### WHAT NEEDS TO BE DONE
Please put every line below into a Markdown table with the columns "Row" and "Line", numbering the rows and leaving out blank lines. Omit the pictures from your answer.

### DATA LISTING

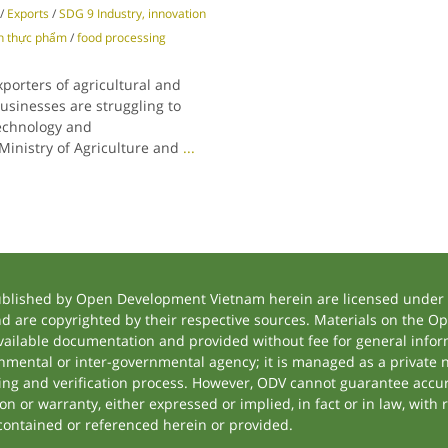
/
Exports
/
SDG 9 Industry, innovation
n thực phẩm
/
food processing
porters of agricultural and
sinesses are struggling to
technology and
 Ministry of Agriculture and
...
ublished by Open Development Vietnam herein are licensed under a
and are copyrighted by their respective sources. Materials on the
ilable documentation and provided without fee for general inform
mental or inter-governmental agency; it is managed as a private
tting and verification process. However, ODV cannot guarantee accur
 or warranty, either expressed or implied, in fact or in law, with 
contained or referenced herein or provided.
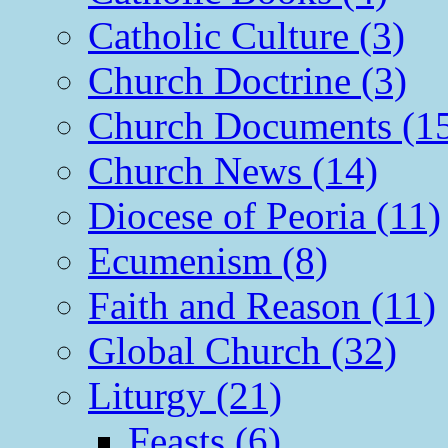
Catholic Culture (3)
Church Doctrine (3)
Church Documents (1
Church News (14)
Diocese of Peoria (11)
Ecumenism (8)
Faith and Reason (11)
Global Church (32)
Liturgy (21)
Feasts (6)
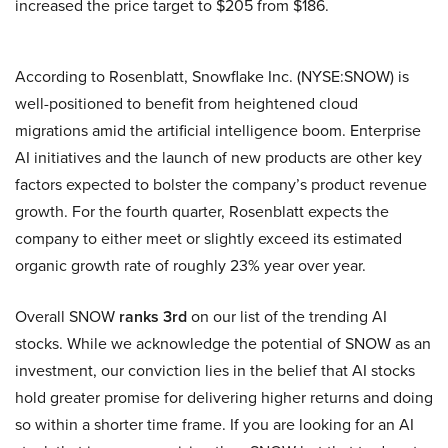
increased the price target to $205 from $186.
According to Rosenblatt, Snowflake Inc. (NYSE:SNOW) is
well-positioned to benefit from heightened cloud
migrations amid the artificial intelligence boom. Enterprise
AI initiatives and the launch of new products are other key
factors expected to bolster the company’s product revenue
growth. For the fourth quarter, Rosenblatt expects the
company to either meet or slightly exceed its estimated
organic growth rate of roughly 23% year over year.
Overall SNOW
ranks 3rd
on our list of the trending AI
stocks. While we acknowledge the potential of SNOW as an
investment, our conviction lies in the belief that AI stocks
hold greater promise for delivering higher returns and doing
so within a shorter time frame. If you are looking for an AI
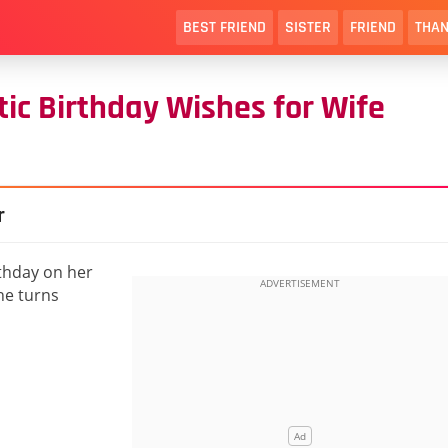
BEST FRIEND
SISTER
FRIEND
THAN
c Birthday Wishes for Wife
r
thday on her
she turns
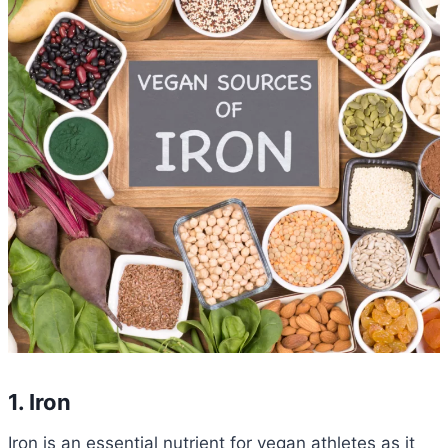
1. Iron
Iron is an essential nutrient for vegan athletes as it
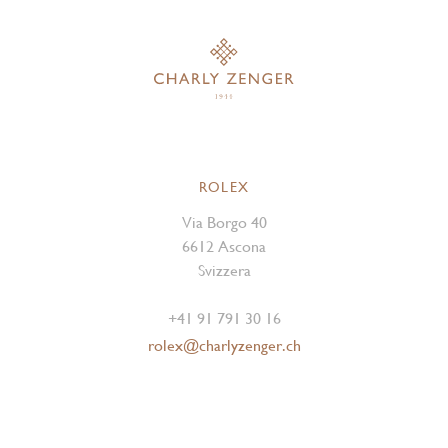
ROLEX
Via Borgo 40
6612 Ascona
Svizzera
+41 91 791 30 16
rolex@charlyzenger.ch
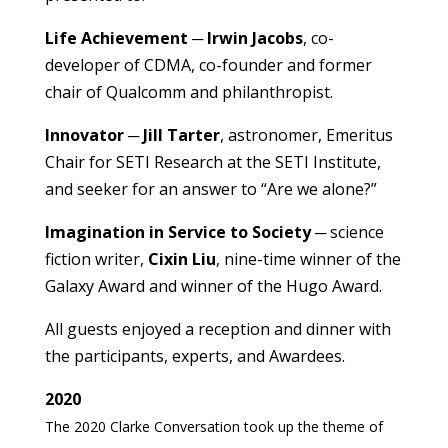
Life Achievement
─
Irwin Jacobs
, co-
developer of CDMA, co-founder and former
chair of Qualcomm and philanthropist.
Innovator
─
Jill Tarter
, astronomer, Emeritus
Chair for SETI Research at the SETI Institute,
and seeker for an answer to “Are we alone?”
Imagination in Service to Society
─ science
fiction writer,
Cixin Liu
, nine-time winner of the
Galaxy Award and winner of the Hugo Award.
All guests enjoyed a reception and dinner with
the participants, experts, and Awardees.
2020
The 2020 Clarke Conversation took up the theme of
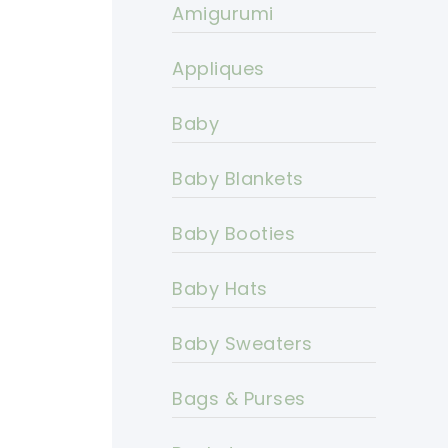
Amigurumi
Appliques
Baby
Baby Blankets
Baby Booties
Baby Hats
Baby Sweaters
Bags & Purses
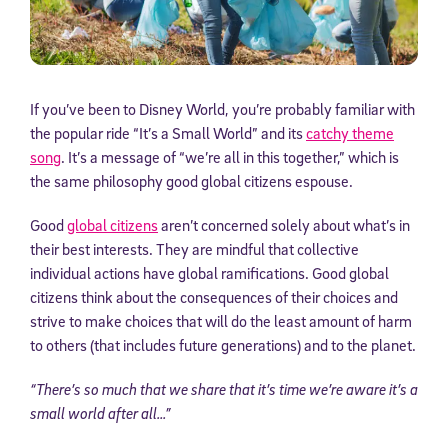
If you’ve been to Disney World, you’re probably familiar with
the popular ride “It’s a Small World” and its
catchy theme
song
. It’s a message of “we’re all in this together,” which is
the same philosophy good global citizens espouse.
Good
global citizens
aren’t concerned solely about what’s in
their best interests. They are mindful that collective
individual actions have global ramifications. Good global
citizens think about the consequences of their choices and
strive to make choices that will do the least amount of harm
to others (that includes future generations) and to the planet.
“There’s so much that we share that it’s time we’re aware it’s a
small world after all…”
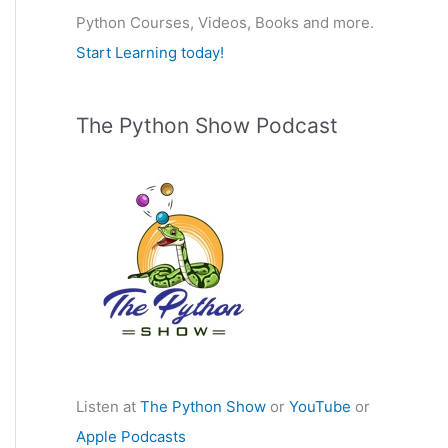
Python Courses, Videos, Books and more.
:
Start Learning today!
The Python Show Podcast
Listen at
The Python Show
or
YouTube
or
Apple Podcasts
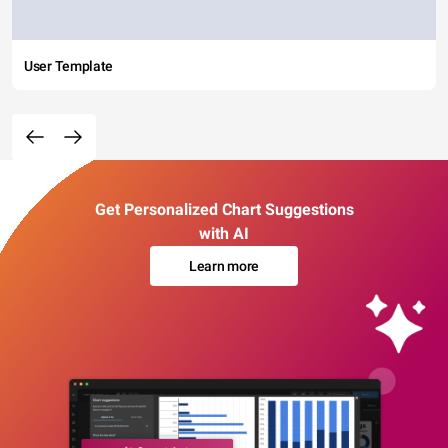
User Template
Get Personalized Chart Suggestions
with AI
Learn more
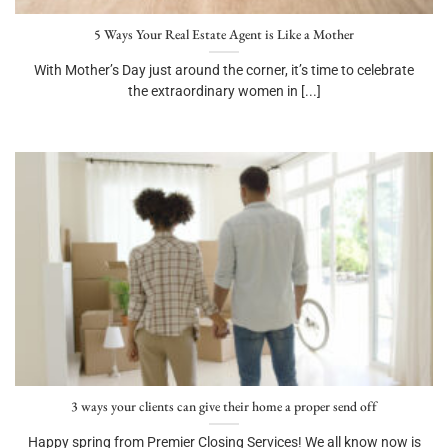
5 Ways Your Real Estate Agent is Like a Mother
With Mother’s Day just around the corner, it’s time to celebrate
the extraordinary women in [...]
3 ways your clients can give their home a proper send off
Happy spring from Premier Closing Services! We all know now is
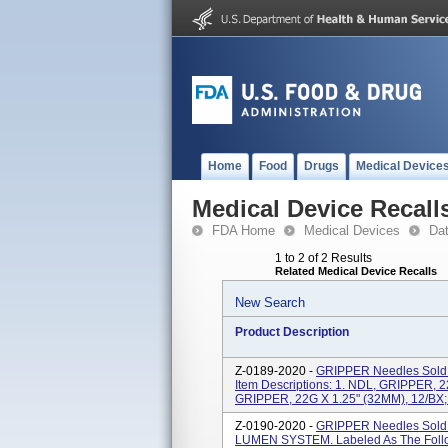
Home
Food
Drugs
Medical Device
Medical Device Recall
FDA Home
Medical Devices
Da
1 to 2 of 2 Results
Related Medical Device Recalls
New Search
Product Description
Z-0189-2020 -
GRIPPER Needles Sold I
Item Descriptions: 1. NDL, GRIPPER, 2
GRIPPER, 22G X 1.25" (32MM), 12/BX;
Z-0190-2020 -
GRIPPER Needles Sold 
LUMEN SYSTEM. Labeled As The Followi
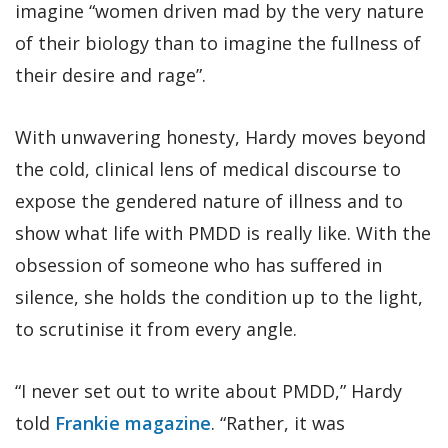
imagine “women driven mad by the very nature
of their biology than to imagine the fullness of
their desire and rage”.
With unwavering honesty, Hardy moves beyond
the cold, clinical lens of medical discourse to
expose the gendered nature of illness and to
show what life with PMDD is really like. With the
obsession of someone who has suffered in
silence, she holds the condition up to the light,
to scrutinise it from every angle.
“I never set out to write about PMDD,” Hardy
told
Frankie magazine
. “Rather, it was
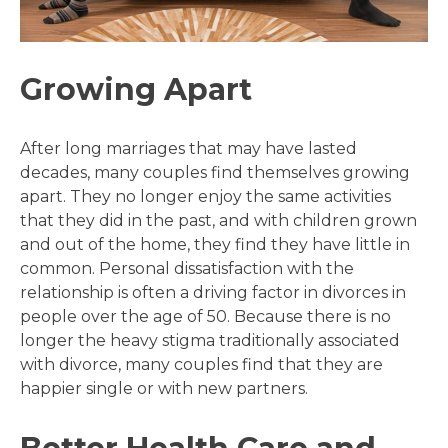
Growing Apart
After long marriages that may have lasted
decades, many couples find themselves growing
apart. They no longer enjoy the same activities
that they did in the past, and with children grown
and out of the home, they find they have little in
common. Personal dissatisfaction with the
relationship is often a driving factor in divorces in
people over the age of 50. Because there is no
longer the heavy stigma traditionally associated
with divorce, many couples find that they are
happier single or with new partners.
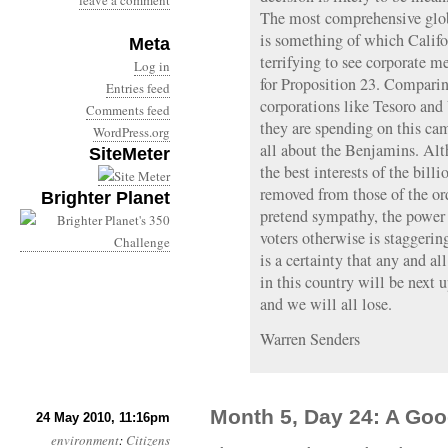
leave a comment
The most comprehensive glo
is something of which Califo
Meta
terrifying to see corporate 
Log in
for Proposition 23. Comparing
Entries feed
corporations like Tesoro an
Comments feed
they are spending on this cam
WordPress.org
all about the Benjamins. Alt
SiteMeter
the best interests of the bill
removed from those of the o
Brighter Planet
pretend sympathy, the power
voters otherwise is staggering
is a certainty that any and al
in this country will be next 
and we will all lose.
Warren Senders
Month 5, Day 24: A Go
24 May 2010, 11:16pm
environment
:
Citizens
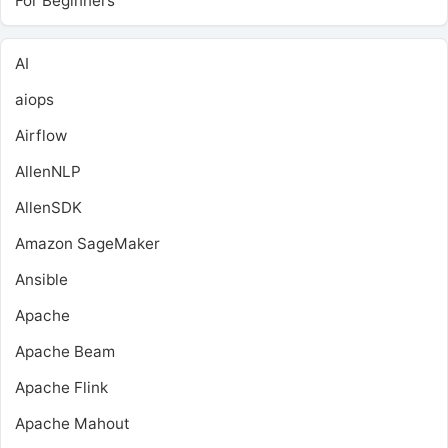
For Beginners
AI
aiops
Airflow
AllenNLP
AllenSDK
Amazon SageMaker
Ansible
Apache
Apache Beam
Apache Flink
Apache Mahout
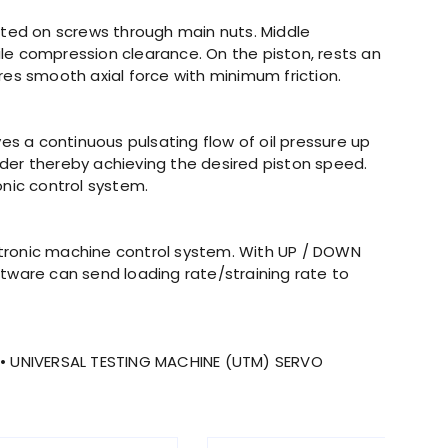
nted on screws through main nuts. Middle
le compression clearance. On the piston, rests an
es smooth axial force with minimum friction.
ves a continuous pulsating flow of oil pressure up
inder thereby achieving the desired piston speed.
onic control system.
ectronic machine control system. With UP / DOWN
oftware can send loading rate/straining rate to
• UNIVERSAL TESTING MACHINE (UTM) SERVO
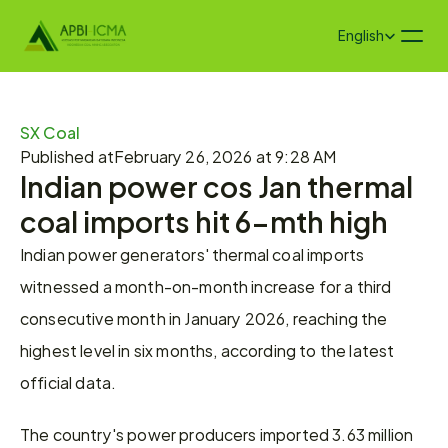
Select Language
English
SX Coal
Published at
February 26, 2026 at 9:28 AM
Indian power cos Jan thermal 
coal imports hit 6-mth high
Indian power generators' thermal coal imports 
witnessed a month-on-month increase for a third 
consecutive month in January 2026, reaching the 
highest level in six months, according to the latest 
official data.
The country's power producers imported 3.63 million 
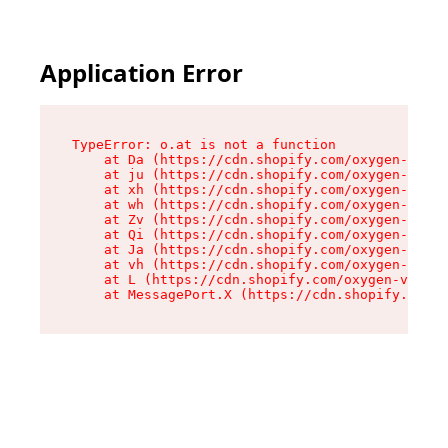
Application Error
TypeError: o.at is not a function

    at Da (https://cdn.shopify.com/oxygen-v2/45
    at ju (https://cdn.shopify.com/oxygen-v2/45
    at xh (https://cdn.shopify.com/oxygen-v2/45
    at wh (https://cdn.shopify.com/oxygen-v2/45
    at Zv (https://cdn.shopify.com/oxygen-v2/45
    at Qi (https://cdn.shopify.com/oxygen-v2/45
    at Ja (https://cdn.shopify.com/oxygen-v2/45
    at vh (https://cdn.shopify.com/oxygen-v2/45
    at L (https://cdn.shopify.com/oxygen-v2/452
    at MessagePort.X (https://cdn.shopify.com/o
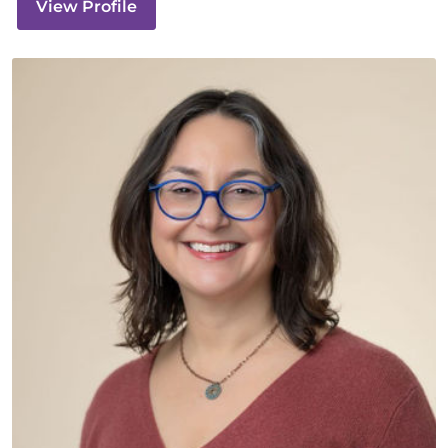
View Profile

### WRITTEN REPLY
| Row | Line |
|---|---|
| 1 | / |
| 2 | Exports |
| 3 | / |
| 4 | SDG 9 Industry, innovation |
| 5 | n thực phẩm |
| 6 | / |
| 7 | food processing |
| 8 | porters of agricultural and |
| 9 | sinesses are struggling to |
| 10 | technology and |
| 11 |  Ministry of Agriculture and |
| 12 | ... |
| 13 | ublished by Open Development Vietnam herein are licensed under a |
| 14 | and are copyrighted by their respective sources. Materials on the |
| 15 | ilable documentation and provided without fee for general inform |
| 16 | mental or inter-governmental agency; it is managed as a private |
| 17 | tting and verification process. However, ODV cannot guarantee accur |
| 18 |  or warranty, either expressed or implied, in fact or in law, with  |
| 19 | contained or referenced herein or provided. |
| 20 | Catholic Culture (3) |
| 21 | Church Doctrine (3) |
| 22 | Church Documents (1 |
| 23 | Church News (14) |
| 24 | Diocese of Peoria (11) |
| 25 | Ecumenism (8) |
| 26 | Faith and Reason (11) |
| 27 | Global Church (32) |
| 28 | Liturgy (21) |
| 29 | Feasts (6) |
| 30 | increased the price target to $205 from $186. |
| 31 | According to Rosenblatt, Snowflake Inc. (NYSE:SNOW) is |
| 32 | well-positioned to benefit from heightened cloud |
| 33 | migrations amid the artificial intelligence boom. Enterprise |
| 34 | AI initiatives and the launch of new products are other key |
| 35 | factors expected to bolster the company’s product revenue |
| 36 | growth. For the fourth quarter, Rosenblatt expects the |
| 37 | company to either meet or slightly exceed its estimated |
| 38 | organic growth rate of roughly 23% year over year. |
| 39 | Overall SNOW |
| 40 | ranks 3rd |
| 41 | on our list of the trending AI |
| 42 | stocks. While we acknowledge the potential of SNOW as an |
| 43 | investment, our conviction lies in the belief that AI stocks |
| 44 | hold greater promise for delivering higher returns and doing |
| 45 | so within a shorter time frame. If you are looking for an AI |
| 46 | BEST FRIEND |
| 47 | SISTER |
| 48 | FRIEND |
| 49 | THAN |
| 50 | c Birthday Wishes for Wife |
| 51 | r |
| 52 | thday on her |
| 53 | she turns |
| 54 | 1. Iron |
| 55 | Iron is an essential nutrient for vegan athletes as it |
| 56 | ROLEX |
| 57 | Via Borgo 40 |
| 58 | 6612 Ascona |
| 59 | Svizzera |
| 60 | +41 91 791 30 16 |
| 61 | rolex@charlyzenger.ch |
| 62 | Life Achievement |
| 63 | ─ |
| 64 | Irwin Jacobs |
| 65 | , co- |
| 66 | developer of CDMA, co-founder and former |
| 67 | chair of Qualcomm and philanthropist. |
| 68 | Innovator |
| 69 | ─ |
| 70 | Jill Tarter |
| 71 | , astronomer, Emeritus |
| 72 | Chair for SETI Research at the SETI Institute, |
| 73 | and seeker for an answer to “Are we alone?” |
| 74 | Imagination in Service to Society |
| 75 | ─ science |
| 76 | fiction writer, |
| 77 | Cixin Liu |
| 78 | , nine-time winner of the |
| 79 | Galaxy Award and winner of the Hugo Award. |
| 80 | All guests enjoyed a reception and dinner with |
| 81 | the participants, experts, and Awardees. |
| 82 | 2020 |
| 83 | The 2020 Clarke Conversation took up the theme of |
| 84 | Amigurumi |
| 85 | Appliques |
| 86 | Baby |
| 87 | Baby Blankets |
| 88 | Baby Booties |
| 89 | Baby Hats |
| 90 | Baby Sweaters |
| 91 | Bags & Purses |
| 92 | If you’ve been to Disney World, you’re probably familiar with |
| 93 | the popular ride “It’s a Small World” and its |
| 94 | catchy theme |
| 95 | song |
| 96 | . It’s a message of “we’re all in this together,” which is |
| 97 | the same philosophy good global citizens espouse. |
| 98 | Good |
| 99 | global citizens |
| 100 | aren’t concerned solely about what’s in |
| 101 | their best interests. They are mindful that collective |
| 102 | individual actions have global ramifications. Good global |
| 103 | citizens think about the consequences of their choices and |
| 104 | strive to make choices that will do the least amount of harm |
| 105 | to others (that includes future generations) and to the planet. |
| 106 | “There’s so much that we share that it’s time we’re aware it’s a |
| 107 | small world after all…” |
| 108 | Python Courses, Videos, Books and more. |
| 109 | : |
| 110 | Start Learning today! |
| 111 | The Python Show Podcast |
| 112 | Listen at |
| 113 | The Python Show |
| 114 | or |
| 115 | YouTube |
| 116 | or |
| 117 | Apple Podcasts |
| 118 | User Template |
| 119 | Get Personalized Chart Suggestions |
| 120 | with AI |
| 121 | Learn more |
| 122 | 5 Ways Your Real Estate Agent is Like a Mother |
| 123 | With Mother’s Day just around the corner, it’s time to celebrate |
| 124 | the extraordinary women in [...] |
| 125 | 3 ways your clients can give their home a proper send off |
| 126 | Happy spring from Premier Closing Services! We all know now is |
| 127 | Home |
| 128 | Food |
| 129 | Drugs |
| 130 | Medical Device |
| 131 | Medical Device Recall |
| 132 | FDA Home |
| 133 | Medical Devices |
| 134 | Da |
| 135 | 1 to 2 of 2 Results |
| 136 | Related Medical Device Recalls |
| 137 | New Search |
| 138 | Product Description |
| 139 | Z-0189-2020 - |
| 140 | GRIPPER Needles Sold I |
| 141 | Item Descriptions: 1. NDL, GRIPPER, 2 |
| 142 | GRIPPER, 22G X 1.25" (32MM), 12/BX; |
| 143 | Z-0190-2020 - |
| 144 | GRIPPER Needles Sold  |
| 145 | LUMEN SYSTEM. Labeled As The Followi |
| 146 | imagine “women driven mad by the very nature |
| 147 | of their biology than to imagine the fullness of |
| 148 | their desire and rage”. |
| 149 | With unwavering honesty, Hardy moves beyond |
| 150 | the cold, clinical lens of medical discourse to |
| 151 | expose the gendered nature of illness and to |
| 152 | show what life with PMDD is really like. With the |
| 153 | obsession of someone who has suffered in |
| 154 | silence, she holds the condition up to the light, |
| 155 | to scrutinise it from every angle. |
| 156 | “I never set out to write about PMDD,” Hardy |
| 157 | told |
| 158 | Frankie magazine |
| 159 | . “Rather, it was |
| 160 | Growing Apart |
| 161 | After long marriages that may have lasted |
| 162 | decades, many couples find themselves growing |
| 163 | apart. They no longer enjoy the same activities |
| 164 | that they did in the past, and with children grown |
| 165 | and out of the home, they find they have little in |
| 166 | common. Personal dissatisfaction with the |
| 167 | relationship is often a driving factor in divorces in |
| 168 | people over the age of 50. Because there is no |
| 169 | longer the heavy stigma traditionally associated |
| 170 | with divorce, many couples find that they are |
| 171 | happier single or with new partners. |
| 172 | leave a comment |
| 173 | The most comprehensive glo |
| 174 | is something of which Califo |
| 175 | Meta |
| 176 | terrifying to see corporate  |
| 177 | Log in |
| 178 | for Proposition 23. Comparing |
| 179 | Entries feed |
| 180 | corporations like Tesoro an |
| 181 | Comments feed |
| 182 | they are spending on this cam |
| 183 | WordPress.org |
| 184 | all about the Benjamins. Alt |
| 185 | SiteMeter |
| 186 | the best interests of the bill |
| 187 | removed from those of the o |
| 188 | Brighter Planet |
| 189 | pretend sympathy, the power |
| 190 | voters otherwise is staggering |
| 191 | is a certainty that any and al |
| 192 | in this country will be next  |
| 193 | and we will all lose. |
| 194 | Warren Senders |
| 195 | Month 5, Day 24: A Go |
| 196 | 24 May 2010, 11:16pm |
| 197 | environment |
| 198 | : |
| 199 | Citizens |
| 200 | For Beginners |
| 201 | AI |
| 202 | aiops |
| 203 | Airflow |
| 204 | AllenNLP |
| 205 | AllenSDK |
| 206 | Amazon SageMaker |
| 207 | Ansible |
| 208 | Apache |
| 209 | Apache Beam |
| 210 | Apache Flink |
| 211 | Apache Mahout |
| 212 | nted on screws through main nuts. Middle |
| 213 | le compression clearance. On the piston, rests an |
| 214 | es smooth axial force with minimum friction. |
| 215 | ves a continuous pulsating flow of oil pressure up |
| 216 | inder thereby achieving the desired piston speed. |
| 217 | onic control system. |
| 218 | ectronic machine control system. With UP / DOWN |
| 219 | oftware can send loading rate/straining rate to |
| 220 | • UNIVERSAL TESTING MACHINE (UTM) SERVO |
| 221 | Select Language |
| 222 | English |
| 223 | SX Coal |
| 224 | Published at |
| 225 | February 26, 2026 at 9:28 AM |
| 226 | Indian power cos Jan thermal  |
| 227 | coal imports hit 6-mth high |
| 228 | Indian power generators' thermal coal imports  |
| 229 | witnessed a month-on-month increase for a third  |
| 230 | consecutive month in January 2026, reaching the  |
| 231 | highest level in six months, according to the latest  |
| 232 | official data. |
| 233 | The country's power producers imported 3.63 million  |
| 234 | Application Error |
| 235 | TypeError: o.at is not a function |
| 236 |     at Da (https://cdn.shopify.com/oxygen-v2/45 |
| 237 |     at ju (https://cdn.shopify.com/oxygen-v2/45 |
| 238 |     at xh (https://cdn.shopify.com/oxygen-v2/45 |
| 239 |     at wh (https://cdn.shopify.com/oxygen-v2/45 |
| 240 |     at Zv (https://cdn.shopify.com/oxygen-v2/45 |
| 241 |     at Qi (https://cdn.shopify.com/oxygen-v2/45 |
| 242 |     at Ja (https://cdn.shopify.com/oxygen-v2/45 |
| 243 |     at vh (https://cdn.shopify.com/oxygen-v2/45 |
| 244 |     at L (https://cdn.shopify.com/oxygen-v2/452 |
| 245 |     at MessagePort.X (https://cdn.shopify.com/o |
| 246 | View Profile |